Provided information –
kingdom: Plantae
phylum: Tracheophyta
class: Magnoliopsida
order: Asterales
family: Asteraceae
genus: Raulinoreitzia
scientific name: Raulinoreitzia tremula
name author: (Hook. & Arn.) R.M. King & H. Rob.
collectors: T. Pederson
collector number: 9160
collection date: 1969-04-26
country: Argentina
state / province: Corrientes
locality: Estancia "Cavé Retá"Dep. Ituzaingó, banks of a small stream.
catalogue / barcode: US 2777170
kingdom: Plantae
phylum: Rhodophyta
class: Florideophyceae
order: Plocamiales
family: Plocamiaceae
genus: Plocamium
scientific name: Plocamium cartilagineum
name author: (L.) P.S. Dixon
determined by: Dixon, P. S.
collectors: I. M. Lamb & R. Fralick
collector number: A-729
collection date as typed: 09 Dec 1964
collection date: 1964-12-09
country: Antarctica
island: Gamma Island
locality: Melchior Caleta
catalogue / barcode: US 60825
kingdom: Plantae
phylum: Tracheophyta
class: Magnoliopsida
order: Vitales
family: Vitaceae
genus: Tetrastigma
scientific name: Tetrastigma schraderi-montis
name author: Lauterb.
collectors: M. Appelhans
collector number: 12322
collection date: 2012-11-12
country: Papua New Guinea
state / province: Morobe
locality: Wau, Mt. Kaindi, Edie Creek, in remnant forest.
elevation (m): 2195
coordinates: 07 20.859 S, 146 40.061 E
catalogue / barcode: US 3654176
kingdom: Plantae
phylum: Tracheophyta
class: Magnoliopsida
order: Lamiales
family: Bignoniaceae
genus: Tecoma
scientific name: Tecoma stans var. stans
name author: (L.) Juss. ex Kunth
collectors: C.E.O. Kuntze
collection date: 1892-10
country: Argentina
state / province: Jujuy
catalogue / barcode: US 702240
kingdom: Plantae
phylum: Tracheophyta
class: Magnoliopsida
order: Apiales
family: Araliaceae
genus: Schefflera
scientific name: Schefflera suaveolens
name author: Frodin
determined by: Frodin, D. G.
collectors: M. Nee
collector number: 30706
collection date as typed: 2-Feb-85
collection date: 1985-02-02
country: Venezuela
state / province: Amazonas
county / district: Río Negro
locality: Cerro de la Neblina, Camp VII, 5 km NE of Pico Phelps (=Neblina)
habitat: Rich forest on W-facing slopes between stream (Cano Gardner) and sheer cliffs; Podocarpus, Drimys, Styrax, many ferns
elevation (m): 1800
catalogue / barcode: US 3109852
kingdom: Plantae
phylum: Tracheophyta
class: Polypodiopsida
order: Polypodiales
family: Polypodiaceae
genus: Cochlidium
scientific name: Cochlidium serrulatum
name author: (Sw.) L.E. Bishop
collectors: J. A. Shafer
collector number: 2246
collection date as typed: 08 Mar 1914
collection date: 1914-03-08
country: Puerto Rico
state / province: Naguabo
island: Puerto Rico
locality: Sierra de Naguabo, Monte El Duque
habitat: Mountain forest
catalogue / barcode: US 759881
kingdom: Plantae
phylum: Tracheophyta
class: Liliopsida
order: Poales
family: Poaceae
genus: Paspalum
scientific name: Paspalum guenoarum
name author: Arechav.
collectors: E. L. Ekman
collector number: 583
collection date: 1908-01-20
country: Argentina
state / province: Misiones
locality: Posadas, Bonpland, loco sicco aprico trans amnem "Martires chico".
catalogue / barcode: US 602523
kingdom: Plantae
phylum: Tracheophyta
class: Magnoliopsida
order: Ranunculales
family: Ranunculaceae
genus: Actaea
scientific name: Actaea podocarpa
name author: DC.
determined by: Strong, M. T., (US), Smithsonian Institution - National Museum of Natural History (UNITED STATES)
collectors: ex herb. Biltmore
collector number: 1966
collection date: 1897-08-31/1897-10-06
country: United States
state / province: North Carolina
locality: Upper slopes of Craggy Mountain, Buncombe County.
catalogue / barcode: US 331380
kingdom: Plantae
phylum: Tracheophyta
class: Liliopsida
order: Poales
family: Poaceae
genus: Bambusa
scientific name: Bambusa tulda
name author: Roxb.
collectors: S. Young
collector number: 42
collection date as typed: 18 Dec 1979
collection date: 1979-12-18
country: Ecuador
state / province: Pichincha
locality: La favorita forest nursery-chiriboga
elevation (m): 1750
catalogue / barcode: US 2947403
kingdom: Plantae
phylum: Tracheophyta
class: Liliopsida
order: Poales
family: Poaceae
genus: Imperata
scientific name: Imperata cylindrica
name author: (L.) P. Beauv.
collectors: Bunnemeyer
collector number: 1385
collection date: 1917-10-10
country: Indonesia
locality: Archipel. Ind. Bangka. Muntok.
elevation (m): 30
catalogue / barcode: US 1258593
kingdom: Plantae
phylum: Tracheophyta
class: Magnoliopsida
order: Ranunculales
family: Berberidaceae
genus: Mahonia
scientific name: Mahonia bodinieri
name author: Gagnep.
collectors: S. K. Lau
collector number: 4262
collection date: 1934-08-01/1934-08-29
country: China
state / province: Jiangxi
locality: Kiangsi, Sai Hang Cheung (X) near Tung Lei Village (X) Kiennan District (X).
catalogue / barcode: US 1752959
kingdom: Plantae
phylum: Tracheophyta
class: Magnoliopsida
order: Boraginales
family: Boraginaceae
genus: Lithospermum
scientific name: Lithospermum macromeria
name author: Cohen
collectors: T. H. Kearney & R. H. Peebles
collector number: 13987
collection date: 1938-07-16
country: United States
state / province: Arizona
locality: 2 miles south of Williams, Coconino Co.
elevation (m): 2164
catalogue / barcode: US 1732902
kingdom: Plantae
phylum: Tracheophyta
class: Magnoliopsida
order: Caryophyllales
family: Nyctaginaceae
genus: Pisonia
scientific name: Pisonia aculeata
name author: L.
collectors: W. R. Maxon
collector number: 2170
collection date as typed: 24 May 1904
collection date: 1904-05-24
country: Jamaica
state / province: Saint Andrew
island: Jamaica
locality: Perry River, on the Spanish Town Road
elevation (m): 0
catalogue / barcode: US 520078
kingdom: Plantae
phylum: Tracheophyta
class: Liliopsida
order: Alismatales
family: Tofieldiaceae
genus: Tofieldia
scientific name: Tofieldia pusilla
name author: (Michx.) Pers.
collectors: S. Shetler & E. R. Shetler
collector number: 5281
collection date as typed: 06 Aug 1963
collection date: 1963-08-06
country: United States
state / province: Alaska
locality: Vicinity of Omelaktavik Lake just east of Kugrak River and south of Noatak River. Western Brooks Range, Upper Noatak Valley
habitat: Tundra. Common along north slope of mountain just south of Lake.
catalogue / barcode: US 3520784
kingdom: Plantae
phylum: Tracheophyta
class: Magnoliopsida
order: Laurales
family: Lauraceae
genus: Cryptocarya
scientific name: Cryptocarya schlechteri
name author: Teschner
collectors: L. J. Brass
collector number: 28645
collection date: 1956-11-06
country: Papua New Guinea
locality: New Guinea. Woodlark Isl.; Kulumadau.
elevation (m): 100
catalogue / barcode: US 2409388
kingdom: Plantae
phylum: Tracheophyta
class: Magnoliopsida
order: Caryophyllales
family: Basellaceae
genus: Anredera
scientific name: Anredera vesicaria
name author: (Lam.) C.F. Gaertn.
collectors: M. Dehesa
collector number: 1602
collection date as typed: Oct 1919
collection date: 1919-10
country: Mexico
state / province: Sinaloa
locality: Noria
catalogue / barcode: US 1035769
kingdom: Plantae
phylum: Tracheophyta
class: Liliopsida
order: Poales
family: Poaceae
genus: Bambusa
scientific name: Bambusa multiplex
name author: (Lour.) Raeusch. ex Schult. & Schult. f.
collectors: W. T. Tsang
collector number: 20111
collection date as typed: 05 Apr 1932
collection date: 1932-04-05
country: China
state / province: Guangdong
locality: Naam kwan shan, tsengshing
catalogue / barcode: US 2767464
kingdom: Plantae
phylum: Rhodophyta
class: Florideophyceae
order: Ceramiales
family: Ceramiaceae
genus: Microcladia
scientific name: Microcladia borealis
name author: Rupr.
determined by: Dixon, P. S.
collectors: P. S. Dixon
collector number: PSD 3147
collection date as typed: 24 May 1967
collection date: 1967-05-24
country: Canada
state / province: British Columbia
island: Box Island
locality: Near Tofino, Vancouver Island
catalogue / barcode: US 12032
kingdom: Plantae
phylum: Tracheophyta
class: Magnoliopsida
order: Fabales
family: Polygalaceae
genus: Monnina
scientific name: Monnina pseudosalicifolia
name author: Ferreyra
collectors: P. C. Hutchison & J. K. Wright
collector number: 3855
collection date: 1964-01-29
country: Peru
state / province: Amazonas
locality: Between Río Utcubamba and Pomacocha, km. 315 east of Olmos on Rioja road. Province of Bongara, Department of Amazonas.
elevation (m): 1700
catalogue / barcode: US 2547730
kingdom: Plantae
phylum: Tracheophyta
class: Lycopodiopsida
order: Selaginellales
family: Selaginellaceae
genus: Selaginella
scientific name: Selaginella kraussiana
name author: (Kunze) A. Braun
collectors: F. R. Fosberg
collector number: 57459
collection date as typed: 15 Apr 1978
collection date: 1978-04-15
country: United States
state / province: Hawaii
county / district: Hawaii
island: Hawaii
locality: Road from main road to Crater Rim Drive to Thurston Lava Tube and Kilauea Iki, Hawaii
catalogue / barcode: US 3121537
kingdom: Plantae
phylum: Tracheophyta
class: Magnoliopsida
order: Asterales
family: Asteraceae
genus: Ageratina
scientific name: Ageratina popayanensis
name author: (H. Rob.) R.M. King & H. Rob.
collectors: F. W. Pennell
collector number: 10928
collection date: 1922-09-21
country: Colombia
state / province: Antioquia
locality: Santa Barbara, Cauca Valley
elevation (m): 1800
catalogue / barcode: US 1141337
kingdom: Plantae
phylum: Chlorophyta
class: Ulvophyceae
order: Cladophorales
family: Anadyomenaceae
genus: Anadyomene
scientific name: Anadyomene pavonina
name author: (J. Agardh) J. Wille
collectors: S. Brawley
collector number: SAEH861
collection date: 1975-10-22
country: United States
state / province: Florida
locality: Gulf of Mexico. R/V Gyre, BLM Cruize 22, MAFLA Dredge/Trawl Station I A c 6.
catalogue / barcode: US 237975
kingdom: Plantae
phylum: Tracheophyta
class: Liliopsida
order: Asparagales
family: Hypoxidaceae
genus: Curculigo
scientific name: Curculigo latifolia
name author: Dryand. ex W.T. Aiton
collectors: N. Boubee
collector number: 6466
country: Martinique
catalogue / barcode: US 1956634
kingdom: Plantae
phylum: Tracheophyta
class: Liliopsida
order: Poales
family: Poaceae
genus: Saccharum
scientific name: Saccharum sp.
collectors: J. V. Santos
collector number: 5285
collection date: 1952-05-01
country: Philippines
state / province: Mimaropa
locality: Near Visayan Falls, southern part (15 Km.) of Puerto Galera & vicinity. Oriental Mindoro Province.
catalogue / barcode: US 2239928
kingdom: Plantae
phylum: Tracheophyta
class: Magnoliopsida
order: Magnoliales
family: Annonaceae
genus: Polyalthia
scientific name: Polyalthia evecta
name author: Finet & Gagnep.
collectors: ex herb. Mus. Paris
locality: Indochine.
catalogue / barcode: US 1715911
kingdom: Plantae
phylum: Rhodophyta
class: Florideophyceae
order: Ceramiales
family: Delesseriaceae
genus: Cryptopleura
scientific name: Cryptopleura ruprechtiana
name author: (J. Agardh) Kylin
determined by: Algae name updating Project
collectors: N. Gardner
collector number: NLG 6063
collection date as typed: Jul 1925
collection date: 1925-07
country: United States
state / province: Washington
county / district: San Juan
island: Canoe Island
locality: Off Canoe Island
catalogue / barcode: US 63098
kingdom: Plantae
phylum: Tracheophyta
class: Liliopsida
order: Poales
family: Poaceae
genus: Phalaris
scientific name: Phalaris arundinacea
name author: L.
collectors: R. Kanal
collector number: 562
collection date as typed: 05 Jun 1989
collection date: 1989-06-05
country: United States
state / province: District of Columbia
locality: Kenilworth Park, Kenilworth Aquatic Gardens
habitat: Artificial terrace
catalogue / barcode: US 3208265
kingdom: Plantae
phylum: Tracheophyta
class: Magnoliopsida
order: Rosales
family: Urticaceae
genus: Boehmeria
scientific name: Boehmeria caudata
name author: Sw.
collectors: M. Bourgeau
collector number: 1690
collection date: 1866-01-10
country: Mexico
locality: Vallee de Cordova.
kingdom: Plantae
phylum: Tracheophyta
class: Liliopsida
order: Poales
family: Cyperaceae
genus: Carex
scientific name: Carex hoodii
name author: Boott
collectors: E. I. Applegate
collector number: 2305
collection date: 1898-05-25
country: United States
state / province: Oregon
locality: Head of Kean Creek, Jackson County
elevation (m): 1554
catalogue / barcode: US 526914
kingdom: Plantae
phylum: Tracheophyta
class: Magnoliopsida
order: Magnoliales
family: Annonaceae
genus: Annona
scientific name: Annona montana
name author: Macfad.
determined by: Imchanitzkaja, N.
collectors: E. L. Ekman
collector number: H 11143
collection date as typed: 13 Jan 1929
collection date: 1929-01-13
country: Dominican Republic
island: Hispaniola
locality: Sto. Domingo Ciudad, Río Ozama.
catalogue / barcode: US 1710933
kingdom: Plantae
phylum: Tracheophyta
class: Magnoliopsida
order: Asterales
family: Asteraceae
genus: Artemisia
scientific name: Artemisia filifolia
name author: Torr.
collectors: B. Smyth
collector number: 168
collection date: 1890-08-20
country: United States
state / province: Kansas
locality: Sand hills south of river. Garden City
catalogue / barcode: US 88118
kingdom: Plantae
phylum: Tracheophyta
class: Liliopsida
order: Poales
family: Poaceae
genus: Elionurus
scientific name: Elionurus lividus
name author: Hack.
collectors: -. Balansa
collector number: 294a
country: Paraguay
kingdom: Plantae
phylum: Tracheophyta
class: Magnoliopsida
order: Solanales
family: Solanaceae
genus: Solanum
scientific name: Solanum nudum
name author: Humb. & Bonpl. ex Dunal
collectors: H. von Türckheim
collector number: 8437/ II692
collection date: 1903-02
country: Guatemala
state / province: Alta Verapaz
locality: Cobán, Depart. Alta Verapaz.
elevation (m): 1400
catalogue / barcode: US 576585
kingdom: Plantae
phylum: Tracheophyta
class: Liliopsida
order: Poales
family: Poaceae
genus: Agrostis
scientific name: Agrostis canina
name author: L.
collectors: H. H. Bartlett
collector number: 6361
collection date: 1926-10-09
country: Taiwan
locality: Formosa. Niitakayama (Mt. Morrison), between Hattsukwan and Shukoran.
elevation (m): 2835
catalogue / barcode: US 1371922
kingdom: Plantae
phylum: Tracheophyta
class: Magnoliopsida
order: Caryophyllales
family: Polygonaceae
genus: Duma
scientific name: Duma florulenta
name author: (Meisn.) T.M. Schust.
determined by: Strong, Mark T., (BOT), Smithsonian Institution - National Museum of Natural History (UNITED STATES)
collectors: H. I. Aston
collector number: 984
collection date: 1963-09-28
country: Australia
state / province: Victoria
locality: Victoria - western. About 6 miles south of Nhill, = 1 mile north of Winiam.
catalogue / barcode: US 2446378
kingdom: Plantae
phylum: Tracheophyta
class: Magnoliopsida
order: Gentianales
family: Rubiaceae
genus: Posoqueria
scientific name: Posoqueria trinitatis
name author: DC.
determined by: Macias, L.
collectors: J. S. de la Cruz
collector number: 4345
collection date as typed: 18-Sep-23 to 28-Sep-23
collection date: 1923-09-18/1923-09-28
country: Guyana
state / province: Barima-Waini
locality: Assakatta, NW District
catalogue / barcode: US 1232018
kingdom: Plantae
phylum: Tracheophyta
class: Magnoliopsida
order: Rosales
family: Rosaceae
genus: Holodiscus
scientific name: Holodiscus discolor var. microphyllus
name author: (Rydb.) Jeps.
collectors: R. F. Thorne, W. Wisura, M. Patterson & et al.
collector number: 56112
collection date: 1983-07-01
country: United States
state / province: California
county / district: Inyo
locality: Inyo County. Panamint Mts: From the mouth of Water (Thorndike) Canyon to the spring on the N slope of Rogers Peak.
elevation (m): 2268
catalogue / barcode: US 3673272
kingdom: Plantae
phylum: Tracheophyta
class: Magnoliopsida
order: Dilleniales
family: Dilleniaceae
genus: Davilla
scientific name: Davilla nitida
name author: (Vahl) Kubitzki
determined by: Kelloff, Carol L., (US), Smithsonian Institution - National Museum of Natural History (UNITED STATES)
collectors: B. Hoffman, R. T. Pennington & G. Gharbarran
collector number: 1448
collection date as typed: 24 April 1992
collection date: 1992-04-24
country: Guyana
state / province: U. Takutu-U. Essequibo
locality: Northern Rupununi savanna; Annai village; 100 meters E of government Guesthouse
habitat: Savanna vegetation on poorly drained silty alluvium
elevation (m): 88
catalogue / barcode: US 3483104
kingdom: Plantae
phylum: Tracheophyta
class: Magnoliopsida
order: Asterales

Problem to work on –
Can you give the lines of the records as a JSON list of strings, one string per line with blank lines left out? Begin at the line that has "collectors: M. Dehesa" and stop after the line that has "name author: Ferreyra".

Finished answer –
[
  "collectors: M. Dehesa",
  "collector number: 1602",
  "collection date as typed: Oct 1919",
  "collection date: 1919-10",
  "country: Mexico",
  "state / province: Sinaloa",
  "locality: Noria",
  "catalogue / barcode: US 1035769",
  "kingdom: Plantae",
  "phylum: Tracheophyta",
  "class: Liliopsida",
  "order: Poales",
  "family: Poaceae",
  "genus: Bambusa",
  "scientific name: Bambusa multiplex",
  "name author: (Lour.) Raeusch. ex Schult. & Schult. f.",
  "collectors: W. T. Tsang",
  "collector number: 20111",
  "collection date as typed: 05 Apr 1932",
  "collection date: 1932-04-05",
  "country: China",
  "state / province: Guangdong",
  "locality: Naam kwan shan, tsengshing",
  "catalogue / barcode: US 2767464",
  "kingdom: Plantae",
  "phylum: Rhodophyta",
  "class: Florideophyceae",
  "order: Ceramiales",
  "family: Ceramiaceae",
  "genus: Microcladia",
  "scientific name: Microcladia borealis",
  "name author: Rupr.",
  "determined by: Dixon, P. S.",
  "collectors: P. S. Dixon",
  "collector number: PSD 3147",
  "collection date as typed: 24 May 1967",
  "collection date: 1967-05-24",
  "country: Canada",
  "state / province: British Columbia",
  "island: Box Island",
  "locality: Near Tofino, Vancouver Island",
  "catalogue / barcode: US 12032",
  "kingdom: Plantae",
  "phylum: Tracheophyta",
  "class: Magnoliopsida",
  "order: Fabales",
  "family: Polygalaceae",
  "genus: Monnina",
  "scientific name: Monnina pseudosalicifolia",
  "name author: Ferreyra"
]